The Austrian school had peaked in the early 20th century but had fallen away after the Great Depression, which it claimed was caused by an expansion of the money supply and could be met only with chastened submission as the market corrected itself. Herbert Hoover’s Treasury secretary, Andrew Mellon, offered similar counsel, famously urging Hoover to “liquidate” and “purge the rottenness out of the system.” But this failed to stop the catastrophe. Only when Roosevelt took the dollar off the gold standard and committed to deficit spending, and the Fed adopted consistently low interest rates, did the economy finally start to recover. This validated the argument of the Austrians’ intellectual adversaries, economists like John Maynard Keynes, that rather than stand aside, governments should intervene to mitigate recessions.

The idea that Mellon advocated "liquidation," and that the adherence to this strategy were among the major contributors to the depth of the Great Depression are widely held views. However, they are simply not true, as Lawrence White explains.

First, the quotations attributed to Mellon in fact come from Hoover's own autobiography. Here's what Hoover had to say:

First was the “leave it alone liquidationists” headed by Secretary of the Treasury Mellon, who felt that government must keep its hands off and let the slump liquidate itself. Mr. Mellon had only one formula: “Liquidate labor, liquidate stocks, liquidate the farmers, liquidate real estate.” He insisted that, when the people get an inflation brainstorm, the only way to get it out of their blood is to let it collapse. He held that even a panic was not altogether a bad thing. He said: “It will purge the rottenness out of the system. High costs of living and high living will come down. People will work harder, live a more moral life. Values will be adjusted, and enterprising people will pick up the wrecks from less competent people.”

While apparently damning, White explains that this passage was primarily intended to highlight the differences between Mellon's views and those of Hoover. The "quotations" likely do not reflect Mellon's actual words, but are rather exaggerated for effect.

While Mellon recognized the need for painful readjustments, he was in reality not the extreme liquidationist portrayed either by Hoover or Josh Green. He supported successive interest rate cuts by the Federal Reserve, and tax cuts and spending measures by the Federal Government.

Nor did Hoover follow a liquidationist policy either. Rather, as his own autobiography and the historical record amply demonstrate the extent of his intervention in the economy. Deficit-fueled spending grew dramatically under his tenure. Among many other initiatives, Hoover's Reconstruction Finance Corporation lent billions to banks, states, and other firms.

In fact; it was Roosevelt who re-introduced fiscal balance by 1937-8. This period also saw dramatic monetary tightening by the Federal Reserve, a move convincingly linked to a recession that began at that point.

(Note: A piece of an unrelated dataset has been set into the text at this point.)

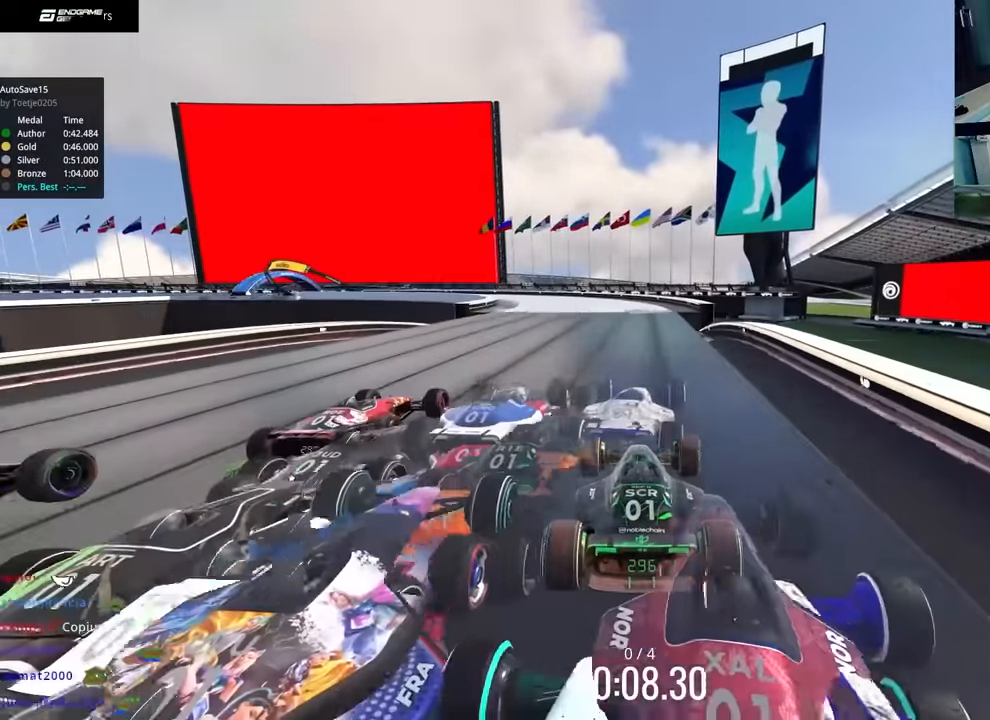
{"keys": ["left", "up"], "events": [[83, "left", "down"]]}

Though tempting to think of historical figures solely through a stark moral lens, the lessons of the 1930s are more complicated than commonly realized. Far from being a stark "liquidationist," both Hoover and Mellon worked to orchestrate dramatic federal interventions that nonetheless failed to secure recovery. More durable recovery happened under Roosevelt; but even under his tenure Federal Reserve officials erred badly in sharply contracting the money supply and plunging the country into a new downturn. Finally, federal interventions by both Hoover and Roosevelt that regulated prices and wages throughout the economy likely had negative effects on economic recovery.

While analyzing the beliefs of long-dead historical actors may be tedious, the depth and duration of the current crisis have brought increased relevance to the actions of Great Depression-era policymakers who faced similar problems. Their actions, real or perceived, continue to inform policy debates today. That's why it's important to set the record straight on their actual policies.